International futures prices: International natural gas futures prices decreased this report week. According to Bloomberg Finance, L.P., weekly average front-month futures prices for liquefied natural gas (LNG) cargoes in East Asia decreased $2.82 to a weekly average of $24.85/MMBtu. Natural gas futures for delivery at the Title Transfer Facility (TTF) in the Netherlands, the most liquid natural gas market in Europe, decreased $1.92 to a weekly average of $20.10/MMBtu. In the same week last year (week ending January 19, 2022), the prices in East Asia and at TTF were $27.38/MMBtu and $27.24/MMBtu, respectively. Natural gas plant liquids (NGPL) prices: The natural gas plant liquids composite price at Mont Belvieu, Texas, rose by 51 cents/MMBtu, averaging $8.17/MMBtu for the week ending January 18. Ethane prices fell 7%, while average weekly natural gas prices at the Houston Ship Channel fell 1% week over week, narrowing the ethane premium to natural gas by 19%. Ethylene spot prices rose 5%, widening the ethylene to ethane premium by 39%. Propane prices rose 12%, while the weekly average price of Brent crude oil rose 7%, resulting in a 2% decrease in the propane discount relative to crude oil. Normal butane prices rose 7%, and isobutane prices rose 6%. Natural gasoline prices rose 11%.
Supply and Demand
Supply: According to data from S&P Global Commodity Insights, the average total supply of natural gas rose by 0.1% (less than 0.1 Bcf/d) compared with the previous report week. Dry natural gas production grew by 0.3% (0.3 Bcf/d), and average net imports from Canada decreased by 4.9% (0.3 Bcf/d) from last week. Demand: Total U.S. consumption of natural gas rose by 0.5% (0.5 Bcf/d) compared with the previous report week, according to data from S&P Global Commodity Insights. Natural gas consumed for power generation rose by 1.0% (0.3 Bcf/d) week over week. Industrial sector consumption was essentially unchanged, and in the residential and commercial sectors, consumption increased by 0.4% (0.2 Bcf/d). Although total consumption increased week over week, consumption in the first 18 days of January was 12% lower compared with the same days last year. Above-normal temperatures throughout most of the country have led to reduced demand for natural gas for space heating compared with a year ago. Natural gas exports to Mexico increased 0.7% (less than 0.1 Bcf/d). Natural gas deliveries to U.S. LNG export facilities (LNG pipeline receipts) averaged 12.4 Bcf/d, or 0.1 Bcf/d higher than last week.
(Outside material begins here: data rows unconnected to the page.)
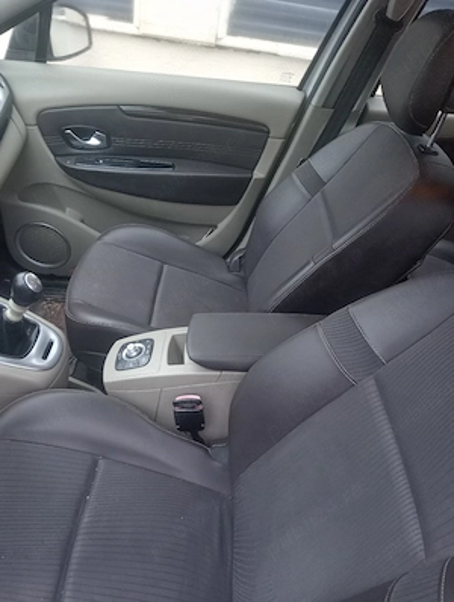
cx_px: 227
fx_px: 488
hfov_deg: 49.9
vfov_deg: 63.4
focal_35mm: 28
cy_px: 301
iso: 668
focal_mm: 3.98
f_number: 1.8
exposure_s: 1/33.4
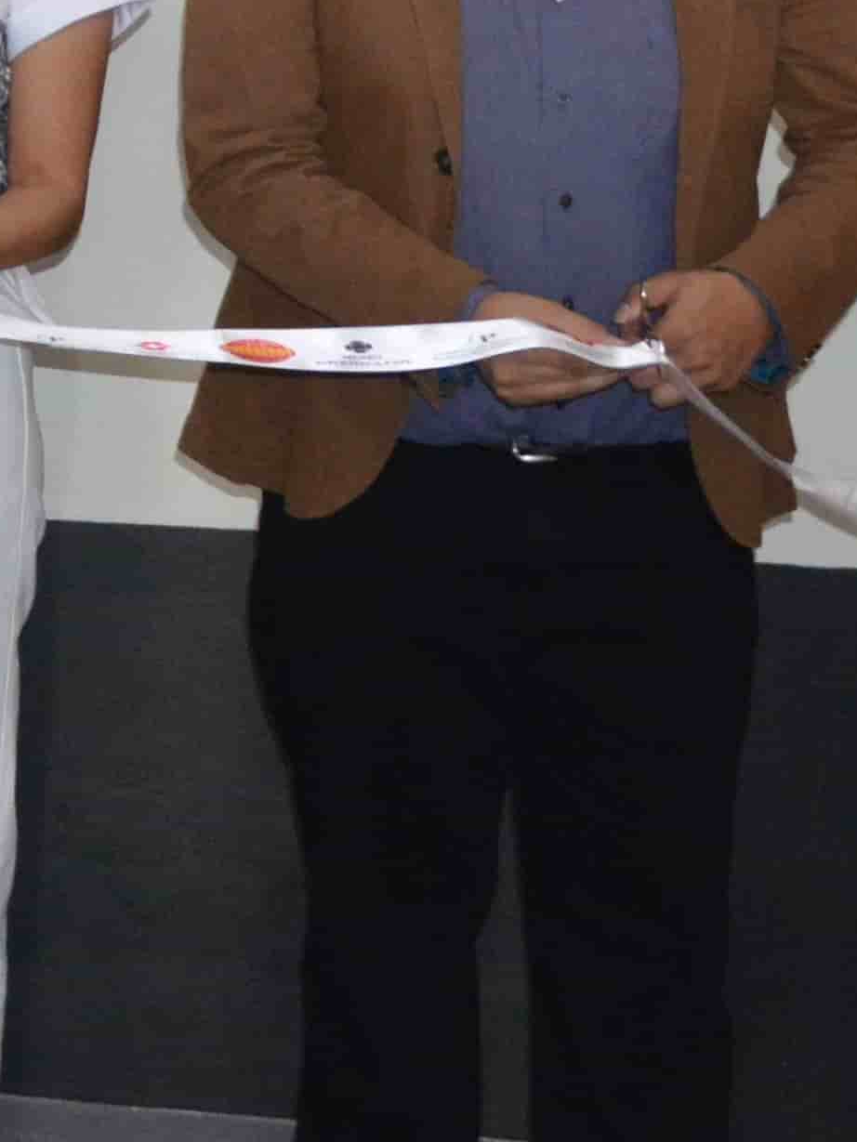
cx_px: -781
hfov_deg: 10.8
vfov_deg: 15.1
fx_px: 4192
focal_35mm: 127
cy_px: -166
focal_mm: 18
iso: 1400
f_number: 3.5
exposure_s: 1/60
Liquefied Natural Gas (LNG)
Pipeline receipts: Overall natural gas deliveries to U.S. LNG export terminals were essentially unchanged, increasing by less than 0.1 Bcf/d week over week to average 12.4 Bcf/d this report week, according to data from S&P Global Commodity Insights. Vessels departing U.S. ports: Twenty-two LNG vessels (nine from Sabine Pass, five from Corpus Christi, and four each from Cameron and Calcasieu Pass) with a combined LNG-carrying capacity of 82 Bcf departed the United States between January 12 and January 18, according to shipping data provided by Bloomberg Finance, L.P.
Storage
The net withdrawals from storage totaled 82 Bcf for the week ending January 13, compared with the five-year (2018–2022) average net withdrawals of 156 Bcf and last year’s net withdrawals of 203 Bcf during the same week. Working natural gas stocks totaled 2,820 Bcf, which is 34 Bcf (1%) more than the five-year average and 19 Bcf (1%) lower than last year at this time. According to The Desk survey of natural gas analysts, estimates of the weekly net change to working natural gas stocks ranged from net withdrawals of 13 Bcf to 89 Bcf, with a median estimate of 73 Bcf. The average rate of withdrawals from storage is 17% lower than the five-year average so far in the withdrawal season (November through March). If the rate of withdrawals from storage matched the five-year average of 16.3 Bcf/d for the remainder of the withdrawal season, the total inventory would be 1,566 Bcf on March 31, which is 34 Bcf higher than the five-year average of 1,532 Bcf for that time of year.